Differential expression of VE-cadherin and VEGFR2 in placental syncytiotrophoblast during preeclampsia – New perspectives to explain the pathophysiology

In serial sections of a control placenta, term syncytiotrophoblast stained positive for VE-cadherin (A, ×40; B, ×63) and VEGFR2 (E, ×40). Immunostaining for VE-cadherin (A, ×40; B, ×63) was detected in placental endothelium as well as in the syncytiotrophoblast. Immunostaining for CD34 (C, ×40; D, ×63) only revealed labeling of placental endothelium. Negative controls for VE-cadherin/CD34 (F, ×63) and VEGFR2 (G, ×40). Quantification of VE-cadherin positive staining in the syncytiotrophoblast lining the circumference of placental villi was performed by calculating the ratio of stained surface per total surface. (H) VE-cadherin expression decreased significantly in control pregnancies towards term, but not in pregnancies complicated by preeclampsia.

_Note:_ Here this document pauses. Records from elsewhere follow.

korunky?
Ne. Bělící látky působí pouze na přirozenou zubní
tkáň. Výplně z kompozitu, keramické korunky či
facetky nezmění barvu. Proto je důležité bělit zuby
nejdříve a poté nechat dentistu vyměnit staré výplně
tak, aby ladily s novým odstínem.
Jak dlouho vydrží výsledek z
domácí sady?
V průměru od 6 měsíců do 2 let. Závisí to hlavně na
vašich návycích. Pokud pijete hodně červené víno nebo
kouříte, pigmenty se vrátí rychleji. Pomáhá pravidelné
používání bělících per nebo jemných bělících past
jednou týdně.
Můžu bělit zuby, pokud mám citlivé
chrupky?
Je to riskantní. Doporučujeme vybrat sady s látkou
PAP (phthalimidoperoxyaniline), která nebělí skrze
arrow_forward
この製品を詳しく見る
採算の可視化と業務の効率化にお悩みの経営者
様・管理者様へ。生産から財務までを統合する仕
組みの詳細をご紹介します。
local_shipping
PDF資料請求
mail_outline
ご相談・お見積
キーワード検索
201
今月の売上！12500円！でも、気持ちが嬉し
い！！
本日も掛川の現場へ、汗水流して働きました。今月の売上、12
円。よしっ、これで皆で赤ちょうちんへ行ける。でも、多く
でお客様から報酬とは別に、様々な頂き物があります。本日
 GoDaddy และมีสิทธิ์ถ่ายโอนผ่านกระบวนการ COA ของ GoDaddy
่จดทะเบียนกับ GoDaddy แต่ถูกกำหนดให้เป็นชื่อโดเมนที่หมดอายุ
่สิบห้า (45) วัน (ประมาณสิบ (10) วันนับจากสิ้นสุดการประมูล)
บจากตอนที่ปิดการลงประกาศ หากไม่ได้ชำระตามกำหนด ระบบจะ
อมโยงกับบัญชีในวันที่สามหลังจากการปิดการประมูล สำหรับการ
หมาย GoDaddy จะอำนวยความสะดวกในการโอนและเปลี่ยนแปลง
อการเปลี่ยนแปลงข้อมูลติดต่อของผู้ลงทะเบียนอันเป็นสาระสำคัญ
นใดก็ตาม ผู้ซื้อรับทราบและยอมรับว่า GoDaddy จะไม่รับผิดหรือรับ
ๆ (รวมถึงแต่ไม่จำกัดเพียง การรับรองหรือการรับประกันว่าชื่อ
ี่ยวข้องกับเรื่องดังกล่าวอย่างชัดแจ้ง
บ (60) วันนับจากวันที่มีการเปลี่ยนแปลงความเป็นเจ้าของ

In early onset preeclampsia (n = 12) VE-cadherin expression was lower compared to early controls (n = 12). In late onset preeclampsia (n = 19) VE-cadherin expression was significantly higher compared to late controls (n = 24). (I) VEGFR2 expression was significantly reduced in all cases of preeclampsia compared to control placentas. This difference was more pronounced in the late onset cases than in the early cases of preeclampsia.

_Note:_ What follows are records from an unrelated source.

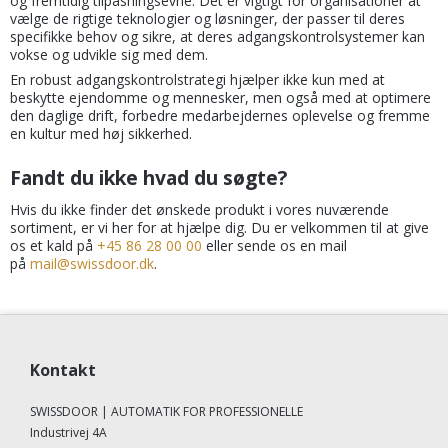
og fremtidig tilpasningsevne. Det er vigtigt for organisationer at
vælge de rigtige teknologier og løsninger, der passer til deres
specifikke behov og sikre, at deres adgangskontrolsystemer kan
vokse og udvikle sig med dem.
En robust adgangskontrolstrategi hjælper ikke kun med at
beskytte ejendomme og mennesker, men også med at optimere
den daglige drift, forbedre medarbejdernes oplevelse og fremme
en kultur med høj sikkerhed.
Fandt du ikke hvad du søgte?
Hvis du ikke finder det ønskede produkt i vores nuværende
sortiment, er vi her for at hjælpe dig. Du er velkommen til at give
os et kald på
+45 86 28 00 00
eller sende os en mail
på
mail@swissdoor.dk
.
Kontakt
SWISSDOOR | AUTOMATIK FOR PROFESSIONELLE
Industrivej 4A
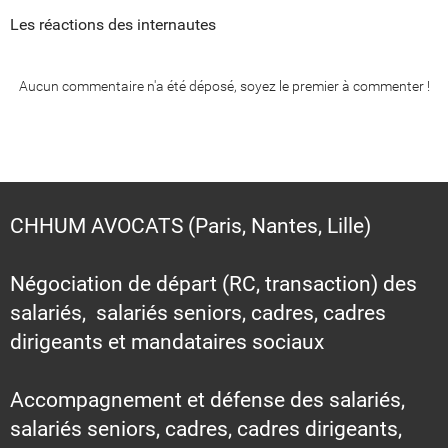
Les réactions des internautes
Aucun commentaire n'a été déposé, soyez le premier à commenter !
CHHUM AVOCATS (Paris, Nantes, Lille)
Négociation de départ (RC, transaction) des
salariés, salariés seniors, cadres, cadres
dirigeants et mandataires sociaux
Accompagnement et défense des salariés,
salariés seniors, cadres, cadres dirigeants,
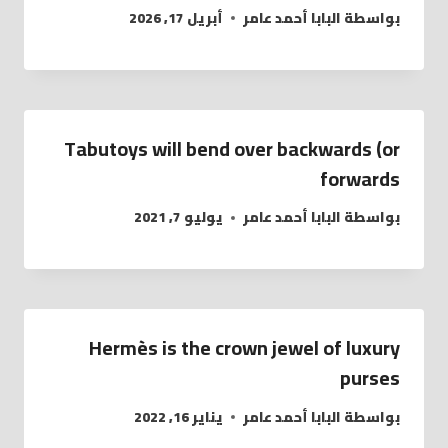
بواسطة
البابا أحمد عامر
أبريل 17, 2026
Tabutoys will bend over backwards (or
forwards
بواسطة
البابا أحمد عامر
يوليو 7, 2021
Hermès is the crown jewel of luxury
purses
بواسطة
البابا أحمد عامر
يناير 16, 2022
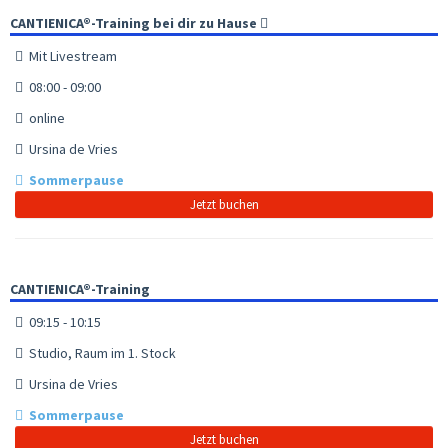
CANTIENICA®-Training bei dir zu Hause
Mit Livestream
08:00 - 09:00
online
Ursina de Vries
Sommerpause
Jetzt buchen
CANTIENICA®-Training
09:15 - 10:15
Studio, Raum im 1. Stock
Ursina de Vries
Sommerpause
Jetzt buchen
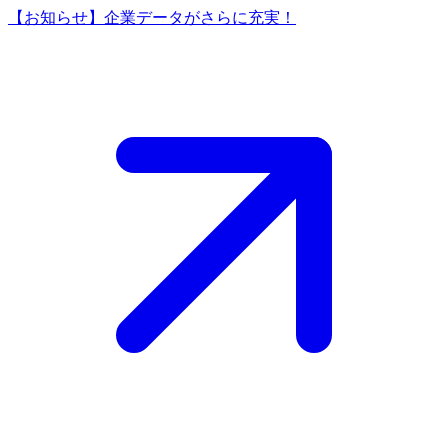
【お知らせ】企業データがさらに充実！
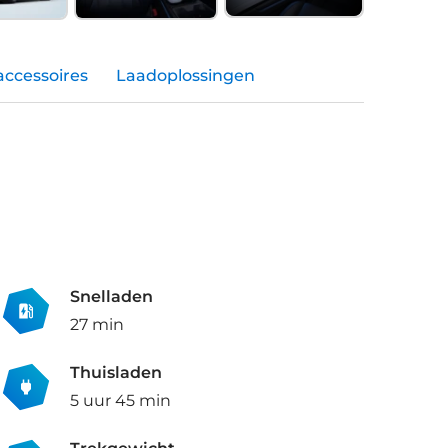
accessoires
Laadoplossingen
Snelladen
27 min
Thuisladen
5 uur 45 min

VE-cadherin protein expression was upregulated in fusing BeWo cells. (A–F) BeWo cells treated with forskolin for 48 h were stained for β-catenin (green) to mark cell borders and VE-cadherin (red). Single channels and merged pictures are displayed. (G–I) siRNA mediated VE-cadherin knock down suppressed forskolin induced VE-cadherin expression but did not prevent cell fusion. (J) No VE-cadherin expression with vehicle treatment only. (K) IgG control. (L) PCR analysis for VE-cadherin RNA expression. (M) Western blot analysis for VE-cadherin expression with and without forskolin, untreated and after siRNA treatment. Bars = 50 μm. G–K, merged pictures only.